In discussing Anthony Holborne in the booklet-note you refer to a rich, shared musical culture spanning the Channel (or Manche…), yet later centuries saw Britain’s reputation decline to the point of being stereotyped by some commentators as the 'Land Without Music'. What went wrong?

Did anything really go wrong? For me that argument only makes sense if one focusses too much on epoch-defining composers (or the lack of them) rather than on the music-making going on around them. I'm interested in the artisans and domestic musicians who have always formed the backbone of a musical culture. Music has always formed an important part of British life and the fact that there was no English Wagner or Brahms doesn't mean we were a 'Land Without Music'. Composers like that are like cherries on top of a cake, and I guess I'm more interested in the cake than the cherries. In that same spirit, this disc contains music by people I identify with: professional musicians who were performers first and composers second. Because they don't fit our romantic template of the artist-hero, their work is often underrated and assumed to be 'workmanlike'. I hope this disc helps people realise how far from the truth that is.

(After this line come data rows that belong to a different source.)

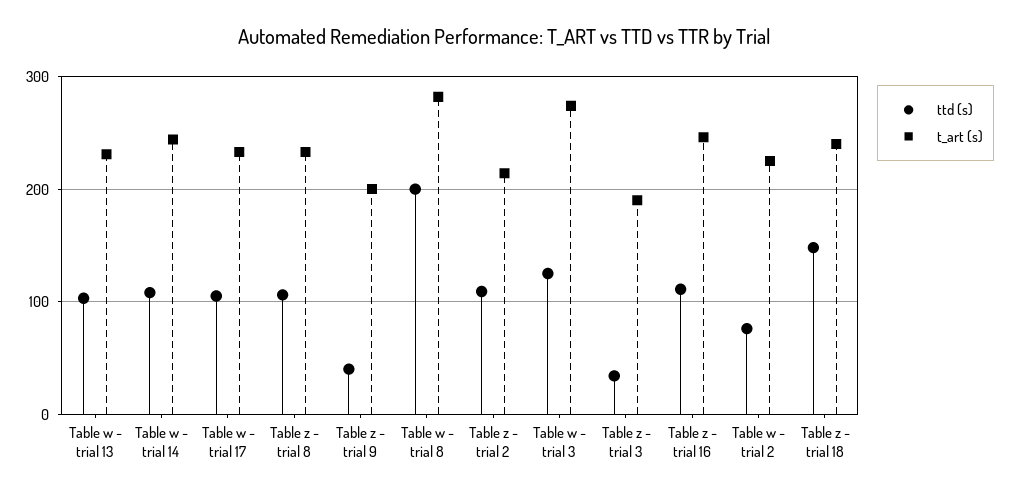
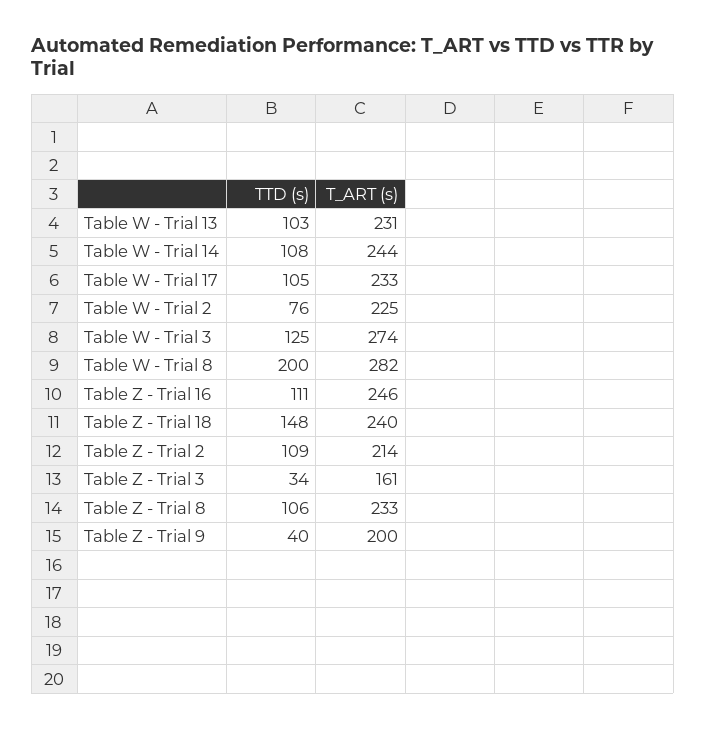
  {
    "ttd (s)": {
      "Table w - trial 13": 103,
      "Table w - trial 14": 108,
      "Table w - trial 17": 105,
      "Table z - trial 8": 106,
      "Table z - trial 9": 40,
      "Table w - trial 8": 200,
      "Table z - trial 2": 109,
      "Table w - trial 3": 125,
      "Table z - trial 3": 34,
      "Table z - trial 16": 111,
      "Table w - trial 2": 76,
      "Table z - trial 18": 148
    },
    "t_art (s)": {
      "Table w - trial 13": 231,
      "Table w - trial 14": 244,
      "Table w - trial 17": 233,
      "Table z - trial 8": 233,
      "Table z - trial 9": 200,
      "Table w - trial 8": 282,
      "Table z - trial 2": 214,
      "Table w - trial 3": 274,
-     "Table z - trial 3": 190,
+     "Table z - trial 3": 161,
      "Table z - trial 16": 246,
      "Table w - trial 2": 225,
      "Table z - trial 18": 240
    }
  }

Very few recent compositions feature the cornett, sackbut or gamba, let alone all three, as does Northern Soul. Some contemporary composers have experimented with the sonorities of early music (Sally Beamish’s Shakespeare Masque with its viol consort, for example), but it’s not exactly common. What do you think sets “old-new” commissions like this apart from the rest of contemporary music?

I think it's becoming increasingly fertile territory, and we're certainly not the first early music group to venture into contemporary music. Our instruments have no modern equivalent, and this means we can offer composers and audiences an entire palette of new sounds. Our expertise in improvisation and different tuning systems can also produce interesting results if harnessed in the right way. What's nice is that our instruments are increasingly being viewed in their own right, and not just as 'funny early trumpets' or 'primitive bassoons' etc. The cornetto for instance has as much in common with the human voice or the recorder as with the trumpet, and I'm actively looking for more composers to explore those facets of the instrument's personality. In films like the original 1973 Wicker Man, early music was used to signify something wild, pagan and counter-cultural. Forty years later we're much more mainstream, but I hope we can still shock a few people from time to time.

Music in a Cold Climate is released on Delphian on 19th January.